最近では日本の投票率は国政選挙でも50パーセント台前半というのが当たり前になってしまいましたが(2019年の参院選投票率は48.8%!)、まずはこれが先進国では恥ずべき低い水準であることを知る必要があるでしょう。

そしてもう一つ重要なポイントを。政権交代とはほとんど縁がない日本ですが、実は55年体制下で2度だけあった政権交代を引き起こした1993年と2009年の2度の衆院選投票率は突出して高く、それぞれ67.26%と69.28%を記録していたということです。
どうせ投票なんか行っても何も変わらないでしょ。日本で多くの人があまり投票に行く気が起きない原因が、政治に変革が期待できないからであることは容易に想像がつきます。記者として長らく政治報道に関わってきた者として、その気持ちは痛いほどよくわかります。しかし、データを見る限り、話はまったく逆です。ほとんど政治に変革が期待できない日本でも、選挙の投票率が先進国の平均レベルに達した瞬間に、大きな変革が起きているのです。つまり、どうせ政治に変革なんて期待できないから投票に行っても意味がない、のではなく、投票に行かないから政治が変わらないだけのことだったのです。
そして、この低い投票率が、決してメディア報道とは無関係ではないことをシュルホファー=ウォル・ガリード論文は示唆しています。自分自身への自省の念も込めて、今一つ盛り上がりに欠ける選挙を前に、そんなことを考えながら取材を続けている今日この頃です。

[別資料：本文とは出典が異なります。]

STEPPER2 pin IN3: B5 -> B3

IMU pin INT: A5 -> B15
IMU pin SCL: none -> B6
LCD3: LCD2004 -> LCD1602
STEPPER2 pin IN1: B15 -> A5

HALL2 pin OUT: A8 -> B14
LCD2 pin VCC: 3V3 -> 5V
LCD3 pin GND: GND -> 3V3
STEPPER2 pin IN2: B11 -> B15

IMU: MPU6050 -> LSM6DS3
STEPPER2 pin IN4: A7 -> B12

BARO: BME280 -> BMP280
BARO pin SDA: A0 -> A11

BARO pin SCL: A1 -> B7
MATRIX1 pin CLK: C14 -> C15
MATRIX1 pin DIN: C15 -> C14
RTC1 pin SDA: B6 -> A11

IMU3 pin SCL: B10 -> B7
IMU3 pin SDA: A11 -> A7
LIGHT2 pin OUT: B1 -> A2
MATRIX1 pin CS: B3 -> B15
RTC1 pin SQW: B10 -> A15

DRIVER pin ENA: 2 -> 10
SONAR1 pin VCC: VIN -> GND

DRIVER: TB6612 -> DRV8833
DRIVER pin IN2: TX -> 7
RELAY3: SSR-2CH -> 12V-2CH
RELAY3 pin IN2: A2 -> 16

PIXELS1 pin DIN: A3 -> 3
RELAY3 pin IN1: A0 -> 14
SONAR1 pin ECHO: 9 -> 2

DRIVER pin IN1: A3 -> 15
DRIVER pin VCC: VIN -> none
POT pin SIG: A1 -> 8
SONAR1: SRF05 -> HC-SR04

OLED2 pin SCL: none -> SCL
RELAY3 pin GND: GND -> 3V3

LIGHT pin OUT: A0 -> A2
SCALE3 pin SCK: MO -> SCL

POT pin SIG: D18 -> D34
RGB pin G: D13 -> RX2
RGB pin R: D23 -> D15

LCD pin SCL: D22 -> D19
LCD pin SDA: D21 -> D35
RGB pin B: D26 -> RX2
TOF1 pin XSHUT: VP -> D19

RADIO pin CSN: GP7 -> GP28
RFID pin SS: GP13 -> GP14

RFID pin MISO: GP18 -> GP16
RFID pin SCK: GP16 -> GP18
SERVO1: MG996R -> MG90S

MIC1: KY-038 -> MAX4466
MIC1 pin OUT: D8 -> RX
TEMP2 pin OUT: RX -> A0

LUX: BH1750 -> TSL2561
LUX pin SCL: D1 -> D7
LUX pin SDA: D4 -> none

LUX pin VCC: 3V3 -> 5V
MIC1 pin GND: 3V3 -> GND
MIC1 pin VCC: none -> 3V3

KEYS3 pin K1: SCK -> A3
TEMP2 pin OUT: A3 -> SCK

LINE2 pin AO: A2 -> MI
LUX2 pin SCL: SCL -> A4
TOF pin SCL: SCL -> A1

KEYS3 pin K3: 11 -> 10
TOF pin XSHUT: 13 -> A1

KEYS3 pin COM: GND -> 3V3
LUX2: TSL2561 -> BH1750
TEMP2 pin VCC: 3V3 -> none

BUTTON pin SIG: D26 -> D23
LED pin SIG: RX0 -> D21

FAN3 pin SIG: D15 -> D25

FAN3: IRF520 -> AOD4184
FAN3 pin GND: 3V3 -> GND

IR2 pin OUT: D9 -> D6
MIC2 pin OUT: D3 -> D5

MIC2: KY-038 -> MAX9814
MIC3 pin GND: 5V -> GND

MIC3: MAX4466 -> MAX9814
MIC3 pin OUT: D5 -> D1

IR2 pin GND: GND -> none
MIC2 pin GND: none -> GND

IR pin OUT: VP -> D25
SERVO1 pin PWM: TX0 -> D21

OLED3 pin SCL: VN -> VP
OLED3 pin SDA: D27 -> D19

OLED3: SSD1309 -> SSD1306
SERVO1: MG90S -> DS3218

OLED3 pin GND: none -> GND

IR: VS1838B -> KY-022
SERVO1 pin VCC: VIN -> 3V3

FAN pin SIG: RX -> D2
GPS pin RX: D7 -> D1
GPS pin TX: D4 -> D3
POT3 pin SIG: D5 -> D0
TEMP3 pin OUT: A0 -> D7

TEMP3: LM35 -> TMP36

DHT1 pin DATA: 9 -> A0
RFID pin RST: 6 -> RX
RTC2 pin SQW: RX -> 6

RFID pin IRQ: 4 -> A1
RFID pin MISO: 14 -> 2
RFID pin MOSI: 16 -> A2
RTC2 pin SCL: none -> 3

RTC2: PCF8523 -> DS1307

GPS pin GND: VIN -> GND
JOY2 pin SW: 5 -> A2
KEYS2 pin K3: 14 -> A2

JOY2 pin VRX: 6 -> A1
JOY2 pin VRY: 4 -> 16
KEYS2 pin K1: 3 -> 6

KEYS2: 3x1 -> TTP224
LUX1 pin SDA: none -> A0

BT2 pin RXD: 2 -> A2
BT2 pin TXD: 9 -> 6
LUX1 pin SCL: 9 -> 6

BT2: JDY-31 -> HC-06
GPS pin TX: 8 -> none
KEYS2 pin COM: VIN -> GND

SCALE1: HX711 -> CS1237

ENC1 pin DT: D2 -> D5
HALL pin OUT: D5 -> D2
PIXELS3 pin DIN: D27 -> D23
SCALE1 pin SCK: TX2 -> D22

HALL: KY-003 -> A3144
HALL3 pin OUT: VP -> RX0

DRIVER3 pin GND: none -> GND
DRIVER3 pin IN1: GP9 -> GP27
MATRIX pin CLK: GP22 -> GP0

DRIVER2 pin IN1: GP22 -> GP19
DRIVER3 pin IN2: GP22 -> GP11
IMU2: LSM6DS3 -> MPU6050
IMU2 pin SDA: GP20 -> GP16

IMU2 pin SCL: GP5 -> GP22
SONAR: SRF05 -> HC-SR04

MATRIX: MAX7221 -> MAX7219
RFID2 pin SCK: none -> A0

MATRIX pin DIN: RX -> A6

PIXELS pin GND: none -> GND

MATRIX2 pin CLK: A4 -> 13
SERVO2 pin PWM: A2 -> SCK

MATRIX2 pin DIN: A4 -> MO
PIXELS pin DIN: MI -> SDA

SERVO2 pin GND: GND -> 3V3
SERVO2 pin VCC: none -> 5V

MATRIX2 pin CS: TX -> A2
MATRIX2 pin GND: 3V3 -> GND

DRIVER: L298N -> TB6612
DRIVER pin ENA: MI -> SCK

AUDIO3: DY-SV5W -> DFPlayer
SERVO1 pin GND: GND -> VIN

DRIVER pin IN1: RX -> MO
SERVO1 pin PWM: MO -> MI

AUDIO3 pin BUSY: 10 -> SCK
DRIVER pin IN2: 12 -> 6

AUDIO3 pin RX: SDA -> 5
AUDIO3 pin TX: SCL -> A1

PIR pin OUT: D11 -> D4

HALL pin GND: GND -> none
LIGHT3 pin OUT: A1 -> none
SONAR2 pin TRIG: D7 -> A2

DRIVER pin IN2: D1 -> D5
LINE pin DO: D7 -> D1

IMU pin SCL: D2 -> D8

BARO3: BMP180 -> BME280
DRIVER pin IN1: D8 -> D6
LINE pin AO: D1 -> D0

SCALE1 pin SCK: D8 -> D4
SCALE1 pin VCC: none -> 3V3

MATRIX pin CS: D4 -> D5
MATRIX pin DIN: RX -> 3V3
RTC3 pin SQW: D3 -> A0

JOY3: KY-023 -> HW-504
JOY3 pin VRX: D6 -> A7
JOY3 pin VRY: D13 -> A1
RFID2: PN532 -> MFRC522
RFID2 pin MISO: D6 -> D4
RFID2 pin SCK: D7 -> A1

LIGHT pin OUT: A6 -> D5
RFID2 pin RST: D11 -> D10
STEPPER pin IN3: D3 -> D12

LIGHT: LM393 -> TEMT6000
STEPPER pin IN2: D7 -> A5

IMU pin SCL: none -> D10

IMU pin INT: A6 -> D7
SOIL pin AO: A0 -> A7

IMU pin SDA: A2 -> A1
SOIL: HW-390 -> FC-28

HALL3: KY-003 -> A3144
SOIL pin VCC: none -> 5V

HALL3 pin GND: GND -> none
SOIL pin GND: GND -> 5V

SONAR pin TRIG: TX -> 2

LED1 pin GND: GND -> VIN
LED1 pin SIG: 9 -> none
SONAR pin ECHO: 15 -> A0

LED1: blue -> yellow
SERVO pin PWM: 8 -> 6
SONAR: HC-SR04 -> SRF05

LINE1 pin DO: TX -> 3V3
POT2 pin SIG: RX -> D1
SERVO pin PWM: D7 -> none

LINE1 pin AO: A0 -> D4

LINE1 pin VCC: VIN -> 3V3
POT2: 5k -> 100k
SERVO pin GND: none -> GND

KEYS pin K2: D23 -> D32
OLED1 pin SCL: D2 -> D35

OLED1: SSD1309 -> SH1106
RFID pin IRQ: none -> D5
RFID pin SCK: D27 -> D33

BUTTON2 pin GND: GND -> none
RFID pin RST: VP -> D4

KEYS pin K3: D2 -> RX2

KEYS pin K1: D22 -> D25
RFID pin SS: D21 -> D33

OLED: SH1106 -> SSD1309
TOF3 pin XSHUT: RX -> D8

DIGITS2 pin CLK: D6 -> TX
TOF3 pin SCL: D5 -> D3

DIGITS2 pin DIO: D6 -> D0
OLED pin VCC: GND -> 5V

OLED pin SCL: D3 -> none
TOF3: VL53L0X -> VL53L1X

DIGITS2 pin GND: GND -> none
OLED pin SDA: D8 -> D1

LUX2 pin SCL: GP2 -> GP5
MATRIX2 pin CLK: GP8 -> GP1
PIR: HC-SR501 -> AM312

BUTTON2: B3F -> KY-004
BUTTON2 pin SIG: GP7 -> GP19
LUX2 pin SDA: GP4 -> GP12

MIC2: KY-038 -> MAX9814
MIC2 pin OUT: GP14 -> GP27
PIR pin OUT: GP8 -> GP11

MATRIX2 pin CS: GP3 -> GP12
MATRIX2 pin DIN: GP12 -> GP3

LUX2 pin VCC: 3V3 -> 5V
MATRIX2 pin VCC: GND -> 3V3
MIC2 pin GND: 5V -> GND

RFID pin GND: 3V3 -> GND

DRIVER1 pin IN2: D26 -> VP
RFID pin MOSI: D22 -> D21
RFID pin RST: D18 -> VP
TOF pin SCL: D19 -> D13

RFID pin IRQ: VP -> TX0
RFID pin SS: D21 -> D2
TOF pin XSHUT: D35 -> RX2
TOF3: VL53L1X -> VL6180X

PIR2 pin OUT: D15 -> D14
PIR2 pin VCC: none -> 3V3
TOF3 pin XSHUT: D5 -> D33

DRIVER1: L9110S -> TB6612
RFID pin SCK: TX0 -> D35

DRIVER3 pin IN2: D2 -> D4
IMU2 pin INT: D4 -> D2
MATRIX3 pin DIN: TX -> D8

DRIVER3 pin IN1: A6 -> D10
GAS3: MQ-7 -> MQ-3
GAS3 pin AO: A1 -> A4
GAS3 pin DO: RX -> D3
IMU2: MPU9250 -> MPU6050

 政治は「まつりごと」、選挙は「祭りごと」――今までに2回ほど自民党が野に下る「祭り」を見てきたが、生きている間に3回目の「祭り」を目にできるのだろうか。自分も何か一助になることをしないと…。

 それにしても香川1区の小川淳也さんに対する祝福のTweetが本当にものすごい。ハロウィーンもそうだが、みんな「祭り」が嫌いなこともないんだよと思う。